Sorry - this post is a bit long! My mom was diagnosed with Hashi's back in February, and her doctor suggested that I get tested because it often runs in families. After reading up on it, I thought there was a good chance I either was hypothyroid, or was developing it, due to a lot of symptoms I have that include but are not limited to:
-Fatigue and exhaustion - I can barely get out of bed in the morning, and require a nap every day
-Always cold, but also intolerant to heat and have low body temperature
-Low blood pressure
-Frequent sore throat and hoarseness
-Extremely dry skin
-Frequent (often daily) headaches and migraines
-Low immunity and frequent infections
So, I went to see an endocrinologist back in March and she was very thorough and ran a bunch of panels (metabolic, heavy metals, etc.) but only ran TSH and Antithyroglobulin for thyroid. Everything came back normal or in the normal range, except for my vitamin D. In March, my vitamin D, 25 hydroxy was 24.2 (32-100 range) and my TSH was 3.281 (.350-5.5 range). My Antithyroglobulin Ab test came back at <20 (0-40 range).
Based on the results, I started taking 1000 iU of vitamin D daily, and decided that I must be lazy and the symptoms were all in my head and I needed a healthier lifestyle. I live in San Francisco so was already getting quite a bit of exercise by walking around a lot, and ate pretty healthfully, but I added in more exercise and cut out most unhealthy food. I tried to stop taking naps thinking they might be interfering with my sleep at night and making me more tired during the day. The upshot was that without the naps, I was more tired than ever, and by adding in the exercise, I was about ready to collapse by 7 PM every night. I kept up this routine for 5 months, thinking I was out of shape and unhealthy and just needed to continue working at it. I also figured some of my issues were related to my getting older since that's what some doctors had implied when I asked about it a couple years back (by the way, did I mention I'm 27?)
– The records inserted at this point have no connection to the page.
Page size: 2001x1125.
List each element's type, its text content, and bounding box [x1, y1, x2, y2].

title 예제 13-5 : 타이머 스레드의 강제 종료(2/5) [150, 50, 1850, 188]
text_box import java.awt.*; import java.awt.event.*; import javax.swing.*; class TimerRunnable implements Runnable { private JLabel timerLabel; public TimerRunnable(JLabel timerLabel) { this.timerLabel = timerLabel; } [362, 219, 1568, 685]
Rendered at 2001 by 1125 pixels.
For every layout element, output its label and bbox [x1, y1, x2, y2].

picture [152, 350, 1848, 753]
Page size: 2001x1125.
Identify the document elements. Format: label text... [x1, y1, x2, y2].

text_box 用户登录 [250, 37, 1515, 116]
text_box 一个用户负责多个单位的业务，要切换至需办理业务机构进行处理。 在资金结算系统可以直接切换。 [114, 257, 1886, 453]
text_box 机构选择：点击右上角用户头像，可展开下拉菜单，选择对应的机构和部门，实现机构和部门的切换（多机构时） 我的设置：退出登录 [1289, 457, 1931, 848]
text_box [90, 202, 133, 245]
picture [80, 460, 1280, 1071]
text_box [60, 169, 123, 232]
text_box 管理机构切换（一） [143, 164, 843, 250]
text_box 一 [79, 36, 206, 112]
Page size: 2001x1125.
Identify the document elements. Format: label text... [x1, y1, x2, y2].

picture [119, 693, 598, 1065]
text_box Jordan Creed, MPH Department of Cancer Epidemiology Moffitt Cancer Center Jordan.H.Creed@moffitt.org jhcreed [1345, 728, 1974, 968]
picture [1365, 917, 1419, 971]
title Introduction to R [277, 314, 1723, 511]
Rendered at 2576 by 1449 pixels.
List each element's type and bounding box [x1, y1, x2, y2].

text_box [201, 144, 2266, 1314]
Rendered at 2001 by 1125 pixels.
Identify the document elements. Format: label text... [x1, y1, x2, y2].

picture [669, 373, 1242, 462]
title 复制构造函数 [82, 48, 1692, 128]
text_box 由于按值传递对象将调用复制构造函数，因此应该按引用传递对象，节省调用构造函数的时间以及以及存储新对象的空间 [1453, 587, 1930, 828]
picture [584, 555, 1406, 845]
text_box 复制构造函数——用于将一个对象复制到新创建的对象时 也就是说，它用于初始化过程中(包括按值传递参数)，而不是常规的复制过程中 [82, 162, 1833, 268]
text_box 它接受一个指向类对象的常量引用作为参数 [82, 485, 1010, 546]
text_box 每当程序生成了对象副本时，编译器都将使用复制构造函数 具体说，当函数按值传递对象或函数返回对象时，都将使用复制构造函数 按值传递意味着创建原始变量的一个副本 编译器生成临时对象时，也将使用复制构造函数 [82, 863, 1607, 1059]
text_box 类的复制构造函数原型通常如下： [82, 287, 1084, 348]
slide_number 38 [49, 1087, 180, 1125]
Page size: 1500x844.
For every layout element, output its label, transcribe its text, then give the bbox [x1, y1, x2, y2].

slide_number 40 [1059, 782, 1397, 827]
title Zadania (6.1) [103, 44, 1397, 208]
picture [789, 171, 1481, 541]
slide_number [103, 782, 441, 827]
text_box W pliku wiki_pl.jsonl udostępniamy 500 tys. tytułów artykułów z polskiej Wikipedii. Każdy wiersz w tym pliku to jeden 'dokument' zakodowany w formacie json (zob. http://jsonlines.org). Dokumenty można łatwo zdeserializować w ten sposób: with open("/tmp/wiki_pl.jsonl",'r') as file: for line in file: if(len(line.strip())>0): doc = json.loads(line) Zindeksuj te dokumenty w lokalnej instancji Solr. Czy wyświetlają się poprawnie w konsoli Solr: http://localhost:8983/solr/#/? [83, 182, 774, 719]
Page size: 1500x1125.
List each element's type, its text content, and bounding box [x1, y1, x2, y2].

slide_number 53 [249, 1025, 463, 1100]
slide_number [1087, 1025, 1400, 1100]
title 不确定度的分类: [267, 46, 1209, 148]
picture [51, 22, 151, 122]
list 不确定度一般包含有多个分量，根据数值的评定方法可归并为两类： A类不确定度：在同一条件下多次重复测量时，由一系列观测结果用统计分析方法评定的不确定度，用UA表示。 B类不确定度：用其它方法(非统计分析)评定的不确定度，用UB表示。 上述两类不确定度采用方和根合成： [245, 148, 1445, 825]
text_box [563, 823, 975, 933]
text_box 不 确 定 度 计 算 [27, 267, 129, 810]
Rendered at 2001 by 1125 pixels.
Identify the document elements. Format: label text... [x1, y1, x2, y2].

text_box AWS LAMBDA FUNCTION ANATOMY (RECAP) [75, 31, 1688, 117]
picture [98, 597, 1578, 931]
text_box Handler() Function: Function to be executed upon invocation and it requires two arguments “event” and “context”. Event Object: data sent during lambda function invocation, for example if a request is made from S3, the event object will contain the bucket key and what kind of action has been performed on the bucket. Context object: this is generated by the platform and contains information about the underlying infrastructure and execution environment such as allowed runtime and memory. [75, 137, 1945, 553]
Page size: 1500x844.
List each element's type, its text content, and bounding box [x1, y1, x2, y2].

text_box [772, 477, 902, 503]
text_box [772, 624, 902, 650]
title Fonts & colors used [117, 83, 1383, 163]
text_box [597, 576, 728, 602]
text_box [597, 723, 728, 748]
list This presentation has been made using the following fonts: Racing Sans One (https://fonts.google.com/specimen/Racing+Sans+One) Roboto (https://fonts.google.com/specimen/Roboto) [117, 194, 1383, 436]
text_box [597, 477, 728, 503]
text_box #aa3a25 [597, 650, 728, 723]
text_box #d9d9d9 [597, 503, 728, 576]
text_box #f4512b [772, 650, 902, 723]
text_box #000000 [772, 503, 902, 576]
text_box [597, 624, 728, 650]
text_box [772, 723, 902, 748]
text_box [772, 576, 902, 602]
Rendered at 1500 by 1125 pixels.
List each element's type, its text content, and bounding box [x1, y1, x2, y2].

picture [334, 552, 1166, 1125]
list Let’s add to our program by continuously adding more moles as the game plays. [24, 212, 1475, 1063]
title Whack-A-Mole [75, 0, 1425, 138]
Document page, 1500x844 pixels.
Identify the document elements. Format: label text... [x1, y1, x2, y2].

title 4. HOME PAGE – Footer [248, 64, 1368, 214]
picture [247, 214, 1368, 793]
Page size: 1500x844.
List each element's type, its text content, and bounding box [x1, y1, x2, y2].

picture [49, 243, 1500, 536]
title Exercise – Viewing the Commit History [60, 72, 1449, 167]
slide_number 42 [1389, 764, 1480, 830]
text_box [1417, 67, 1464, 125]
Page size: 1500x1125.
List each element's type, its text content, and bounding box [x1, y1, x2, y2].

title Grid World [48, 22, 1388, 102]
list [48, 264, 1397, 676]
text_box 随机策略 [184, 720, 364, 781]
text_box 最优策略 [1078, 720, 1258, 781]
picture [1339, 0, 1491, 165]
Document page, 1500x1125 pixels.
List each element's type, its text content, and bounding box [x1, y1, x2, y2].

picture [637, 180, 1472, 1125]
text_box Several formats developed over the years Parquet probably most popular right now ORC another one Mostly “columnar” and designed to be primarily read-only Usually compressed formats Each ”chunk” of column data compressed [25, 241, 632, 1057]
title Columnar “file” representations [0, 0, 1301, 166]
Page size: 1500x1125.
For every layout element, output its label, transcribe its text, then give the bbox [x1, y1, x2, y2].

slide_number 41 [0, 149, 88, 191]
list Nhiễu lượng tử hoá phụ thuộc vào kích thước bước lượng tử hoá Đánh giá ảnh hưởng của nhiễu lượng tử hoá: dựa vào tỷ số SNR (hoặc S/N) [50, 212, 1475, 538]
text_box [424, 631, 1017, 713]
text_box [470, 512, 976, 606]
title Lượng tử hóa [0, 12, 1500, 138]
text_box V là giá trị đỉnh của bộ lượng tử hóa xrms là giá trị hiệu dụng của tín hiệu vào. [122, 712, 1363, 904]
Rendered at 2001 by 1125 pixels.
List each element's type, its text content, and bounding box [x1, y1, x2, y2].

After a bout with a random fever that I appeared to get for no reason (my temperature shot up from 97 to 99.8 for two days, with no other symptoms), I stumbled across the new TSH ranges while researching fever with low body temperature. Since all of my symptoms had been getting worse despite the diet, exercise, and change in sleeping habits, I made another appointment with the endo. She told me that the new TSH range didn't apply to me, but agreed when I asked if it was possible that this range was not normal for me, and offered up (to my shock and delight after reading these forums!) Levoxyl 50 mcg. She also re-ran the Antithyroglobulin Ab test and ran a Free T3 and TPO Ab test (but didn't run Free T4 or TSH this time, which I unfortunately didn't notice until I got the results). I just got the results for these, which were:
These were taken before I started the Levoxyl. So... how does this look? Is the T3 number okay? She unfortunately uses the dreaded "normal" ranges so says it's fine. Also, I'm a little confused with the antibodies, even though they're in range. Does this mean I'm developing Hashi's, or is it really normal to have low levels of both these antibodies?
I actually am feeling a lot better since starting the Levoxyl. I felt horrible for the first twelve days and actually had all of my symptoms get worse (which made me really feel ill, as opposed to before when I just didn't feel "good") but the past three days I've been feeling better than I have in years. I still have some fatigue and headache issues, and my temperature issues aren't resolved yet, but I definitely have more energy and no longer feel like I'm 27 going on 60+ years old. I'm hoping this is a good sign!
It's surprising that you haven't tested positive for either antibody. The familial version of low thyroid is almost always autoimmune in origin. But testing negative does NOT mean you don't have Hashi's. Up to 20% of Hashi's victims don't test positive for either antibody, but if biopsy were to be done, the condition would be obvious.
You must have both free T4 and free T3 done at each checkup. You can't know where you stand without both tests. The FT3 you report is just below the middle of its range, which is high enough for some people, but still may not be for you. If the FT4 is similarly so-so, it's unlikely these levels are optimal for you.
I can't tell when you started Levoxyl... Did you include a date for that? If it's very recently, it's too soon to tell if the dose will completely help you or not. It takes most people 6 months, or even longer, to optimize their levels and feel "normal" again. It took me exactly a year.
My best advice is to keep reading... An educated thyroid patient will know what to ask for and has less risk of being dictated to about what she "should" be feeling.
Thanks for your help! I've asked to have both Free's tested when I go in for new testing in December, so we'll see what turns up then. I started the Levoxyl on September 17, so it was very recent, but it seems like it's helping some now. My doctor told me I'd have to wait a couple months to see if it is the right dose. When I go in for new testing, should I have the blood drawn before or after taking the medication that day?